The folks over at MiniArt are on a mission to reproduce at least one building from every village, town, and city from Europe during the war. Well, at least it seems that way at times. Our good friends have marked another off their bucket list with the release of the Italian village diorama, kit # 36008.
This particular kit is one of the expanding line of from the diorama series which provides not just the building and the accompanying hardware but also includes a base for the building(s) to mount on to, about as close to an actual diorama in box that you can get to in 1/35 scale. All you need to do after assembly and finishing is add the vehicles and troops of your choosing and, viola! Instant diorama, how cool is that?
The kit comes with four large vacuformed pieces, three that are used in the construction of the buildings and walls while the fourth is the diorama base itself.
The three building sheets will all need to be cut out using the scribe and snap method. The diorama base needs no constructions whatsoever, it only needs cleanup of the edges if you so choose.
All the buildings are molded using the now standard MiniArt technology for vacuformed pieces, namely the pieces all have small nodes on the surface of the detail that will need to be sanded off. My experience with MiniArt kits in the past have taught me that this is an easy process and can usually be accomplished with just a few passes of a coarse sanding stick. I have included a couple of close-up shots in the photos to the right that show these ‘nodes’ in a bit more detail.
The brick and stone detail on the buildings is a real highlight of the kit; they are very well done and look like they could have been around since the height of the Roman Empire. The brick work of the walls and the house are different, a nice detail that is often overlooked. What you end up with is the front façade of a small home with an attached building that looks like it might lead to a wine cellar! Also, included are a couple of wall pieces that connect to the house giving a bit of the feel of a villa or something along those lines.
The kit also contains two large sprues that provide all the hardware and some that you will need to reproduce the box art. The sprues contain doors, window casements, shutters, hinges, lamps, lampposts, gutters, rails, and iron filigree, in short, lots of goodies to customize your building and fill your spares bin. These parts are molded a bit on the thick side and do have some heavy flash in places as well as a few well aimed knockout pin marks.

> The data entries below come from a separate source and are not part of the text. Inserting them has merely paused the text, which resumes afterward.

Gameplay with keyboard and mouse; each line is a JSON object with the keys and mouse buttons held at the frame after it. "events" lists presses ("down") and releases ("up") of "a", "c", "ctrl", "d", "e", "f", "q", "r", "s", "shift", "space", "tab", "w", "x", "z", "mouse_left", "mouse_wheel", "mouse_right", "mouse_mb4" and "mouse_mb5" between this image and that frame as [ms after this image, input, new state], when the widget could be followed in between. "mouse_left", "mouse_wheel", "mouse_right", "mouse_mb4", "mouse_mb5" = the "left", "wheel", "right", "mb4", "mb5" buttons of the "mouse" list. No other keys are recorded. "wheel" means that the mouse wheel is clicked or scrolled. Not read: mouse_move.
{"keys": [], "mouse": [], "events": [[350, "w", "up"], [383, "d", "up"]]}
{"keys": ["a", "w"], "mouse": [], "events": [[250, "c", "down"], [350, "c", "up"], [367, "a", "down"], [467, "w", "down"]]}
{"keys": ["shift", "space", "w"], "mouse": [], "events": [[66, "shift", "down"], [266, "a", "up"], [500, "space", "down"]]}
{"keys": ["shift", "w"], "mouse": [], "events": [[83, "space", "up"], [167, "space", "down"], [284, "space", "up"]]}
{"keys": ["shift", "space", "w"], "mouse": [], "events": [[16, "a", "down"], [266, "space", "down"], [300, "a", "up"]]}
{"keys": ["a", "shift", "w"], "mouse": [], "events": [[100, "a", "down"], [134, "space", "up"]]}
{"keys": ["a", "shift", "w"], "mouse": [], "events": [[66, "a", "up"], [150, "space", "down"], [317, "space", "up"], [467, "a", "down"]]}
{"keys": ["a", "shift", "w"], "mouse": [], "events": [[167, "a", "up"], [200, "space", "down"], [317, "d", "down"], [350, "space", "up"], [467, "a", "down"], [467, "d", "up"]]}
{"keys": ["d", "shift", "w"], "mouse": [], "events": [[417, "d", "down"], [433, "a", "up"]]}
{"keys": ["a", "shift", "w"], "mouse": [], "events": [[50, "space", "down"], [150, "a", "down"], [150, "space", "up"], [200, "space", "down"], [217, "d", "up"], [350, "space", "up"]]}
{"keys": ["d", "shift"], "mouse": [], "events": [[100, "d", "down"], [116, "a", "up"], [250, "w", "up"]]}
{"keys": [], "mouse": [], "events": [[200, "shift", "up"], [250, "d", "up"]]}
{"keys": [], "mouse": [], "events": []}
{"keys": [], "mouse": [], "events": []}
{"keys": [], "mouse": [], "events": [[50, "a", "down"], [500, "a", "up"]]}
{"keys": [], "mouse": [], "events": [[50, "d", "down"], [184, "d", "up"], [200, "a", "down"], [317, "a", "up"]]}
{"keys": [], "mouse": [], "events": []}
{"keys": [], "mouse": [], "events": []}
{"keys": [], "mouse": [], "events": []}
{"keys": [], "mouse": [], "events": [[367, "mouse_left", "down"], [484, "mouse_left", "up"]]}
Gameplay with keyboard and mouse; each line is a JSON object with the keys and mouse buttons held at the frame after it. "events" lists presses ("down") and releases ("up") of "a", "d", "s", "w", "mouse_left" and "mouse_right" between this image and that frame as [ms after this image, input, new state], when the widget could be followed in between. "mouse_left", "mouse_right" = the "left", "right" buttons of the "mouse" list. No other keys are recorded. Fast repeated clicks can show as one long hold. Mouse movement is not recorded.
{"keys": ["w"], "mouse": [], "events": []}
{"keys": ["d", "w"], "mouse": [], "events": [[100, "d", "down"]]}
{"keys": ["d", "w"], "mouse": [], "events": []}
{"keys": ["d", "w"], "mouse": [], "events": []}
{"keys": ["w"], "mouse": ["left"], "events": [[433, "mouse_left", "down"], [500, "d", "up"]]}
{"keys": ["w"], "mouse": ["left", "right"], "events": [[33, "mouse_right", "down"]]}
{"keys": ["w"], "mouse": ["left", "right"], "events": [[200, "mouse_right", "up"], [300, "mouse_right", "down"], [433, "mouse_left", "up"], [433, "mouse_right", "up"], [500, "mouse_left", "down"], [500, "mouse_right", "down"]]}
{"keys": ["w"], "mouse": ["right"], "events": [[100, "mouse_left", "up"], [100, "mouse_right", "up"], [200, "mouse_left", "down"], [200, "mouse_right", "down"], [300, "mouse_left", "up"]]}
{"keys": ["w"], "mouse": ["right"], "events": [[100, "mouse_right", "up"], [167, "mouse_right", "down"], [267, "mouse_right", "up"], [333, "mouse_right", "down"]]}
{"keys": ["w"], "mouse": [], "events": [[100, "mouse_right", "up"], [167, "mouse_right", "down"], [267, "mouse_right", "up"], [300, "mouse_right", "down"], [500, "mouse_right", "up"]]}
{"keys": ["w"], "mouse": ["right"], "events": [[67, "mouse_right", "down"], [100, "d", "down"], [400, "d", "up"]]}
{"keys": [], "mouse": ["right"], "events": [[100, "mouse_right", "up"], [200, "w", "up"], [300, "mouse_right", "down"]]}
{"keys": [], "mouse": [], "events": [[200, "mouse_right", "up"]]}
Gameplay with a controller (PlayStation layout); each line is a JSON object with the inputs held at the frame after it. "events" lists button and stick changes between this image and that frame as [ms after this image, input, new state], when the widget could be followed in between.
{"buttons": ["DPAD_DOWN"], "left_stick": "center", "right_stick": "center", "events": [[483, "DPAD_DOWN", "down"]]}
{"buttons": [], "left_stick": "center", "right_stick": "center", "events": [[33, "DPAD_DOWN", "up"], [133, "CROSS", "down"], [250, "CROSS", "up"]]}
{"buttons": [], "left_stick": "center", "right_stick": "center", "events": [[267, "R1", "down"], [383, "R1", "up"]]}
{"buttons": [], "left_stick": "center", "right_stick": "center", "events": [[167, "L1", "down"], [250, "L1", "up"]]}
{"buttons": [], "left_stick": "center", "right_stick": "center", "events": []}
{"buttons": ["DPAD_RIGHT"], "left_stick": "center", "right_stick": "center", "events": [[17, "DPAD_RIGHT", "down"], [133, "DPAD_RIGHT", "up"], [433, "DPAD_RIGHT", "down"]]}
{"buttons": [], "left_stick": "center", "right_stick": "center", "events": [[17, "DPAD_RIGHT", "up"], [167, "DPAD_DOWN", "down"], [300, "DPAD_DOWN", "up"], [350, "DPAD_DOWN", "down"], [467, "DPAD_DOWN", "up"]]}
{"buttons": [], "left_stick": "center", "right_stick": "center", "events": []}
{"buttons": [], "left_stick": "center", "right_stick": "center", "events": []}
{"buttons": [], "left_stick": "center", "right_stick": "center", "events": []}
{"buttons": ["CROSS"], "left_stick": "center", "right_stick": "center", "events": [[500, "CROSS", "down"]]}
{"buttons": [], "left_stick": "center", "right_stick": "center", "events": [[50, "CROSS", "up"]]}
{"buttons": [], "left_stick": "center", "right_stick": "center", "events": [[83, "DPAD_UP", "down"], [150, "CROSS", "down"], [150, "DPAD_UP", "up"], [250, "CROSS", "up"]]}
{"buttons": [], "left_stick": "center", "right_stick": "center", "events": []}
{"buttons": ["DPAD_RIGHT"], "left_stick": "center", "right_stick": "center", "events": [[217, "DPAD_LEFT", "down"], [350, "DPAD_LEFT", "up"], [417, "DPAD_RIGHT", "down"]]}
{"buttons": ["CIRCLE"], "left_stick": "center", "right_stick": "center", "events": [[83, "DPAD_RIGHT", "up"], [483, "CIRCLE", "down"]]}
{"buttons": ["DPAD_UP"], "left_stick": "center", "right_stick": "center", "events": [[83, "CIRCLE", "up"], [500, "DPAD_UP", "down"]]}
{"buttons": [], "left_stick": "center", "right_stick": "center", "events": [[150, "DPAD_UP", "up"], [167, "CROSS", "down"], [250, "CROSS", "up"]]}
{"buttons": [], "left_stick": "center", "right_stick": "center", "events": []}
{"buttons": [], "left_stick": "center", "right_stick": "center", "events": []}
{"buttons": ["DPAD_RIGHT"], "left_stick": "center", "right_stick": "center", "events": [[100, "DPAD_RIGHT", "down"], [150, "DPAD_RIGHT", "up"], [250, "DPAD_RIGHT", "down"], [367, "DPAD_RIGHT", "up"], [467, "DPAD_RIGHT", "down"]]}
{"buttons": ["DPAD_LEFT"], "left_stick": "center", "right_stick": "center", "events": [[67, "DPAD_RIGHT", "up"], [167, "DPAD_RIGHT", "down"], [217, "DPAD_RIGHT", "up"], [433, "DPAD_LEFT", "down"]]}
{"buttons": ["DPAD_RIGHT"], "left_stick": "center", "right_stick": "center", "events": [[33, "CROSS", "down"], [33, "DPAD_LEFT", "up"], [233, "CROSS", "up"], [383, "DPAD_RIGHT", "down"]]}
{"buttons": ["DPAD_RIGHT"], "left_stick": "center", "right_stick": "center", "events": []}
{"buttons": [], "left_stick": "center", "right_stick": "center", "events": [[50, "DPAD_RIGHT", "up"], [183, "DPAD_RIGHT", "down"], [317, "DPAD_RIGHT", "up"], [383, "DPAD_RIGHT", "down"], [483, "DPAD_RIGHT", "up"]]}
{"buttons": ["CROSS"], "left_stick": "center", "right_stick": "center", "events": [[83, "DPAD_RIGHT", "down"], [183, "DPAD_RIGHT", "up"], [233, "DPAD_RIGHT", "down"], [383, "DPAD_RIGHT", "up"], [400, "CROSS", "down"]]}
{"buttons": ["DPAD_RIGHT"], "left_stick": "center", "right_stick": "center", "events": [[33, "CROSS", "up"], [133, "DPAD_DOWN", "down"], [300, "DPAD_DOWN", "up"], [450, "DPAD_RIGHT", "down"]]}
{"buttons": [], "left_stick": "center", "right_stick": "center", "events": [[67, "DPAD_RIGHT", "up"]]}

The instruction sheet should be studied carefully before you begin construction; true confession time, I have, on more than one occasion, cut off part of a wall that I actually needed or left more than I should, and all because I studied the instructions carefully only after construction. But I know that none of you have ever done anything like that, right? For the best advice on construction you cannot do better than MiniArt’s own tutorials and videos on their website
. To access these helpful tools just click on the "Assembly Guide" on the left side of the screen.
Another fine vacuformed kit in MiniArt’s growing stable of buildings and dioramas. If you have a bit of experience or ten minutes to check out the tutorial you shouldn’t have any trouble at all. With the goodly amount of hardware you have plenty of options to give your diorama a few unique touches. I couldn’t be happier with what they are doing and look forward to putting this one together and parking an overloaded M2 halftrack in front.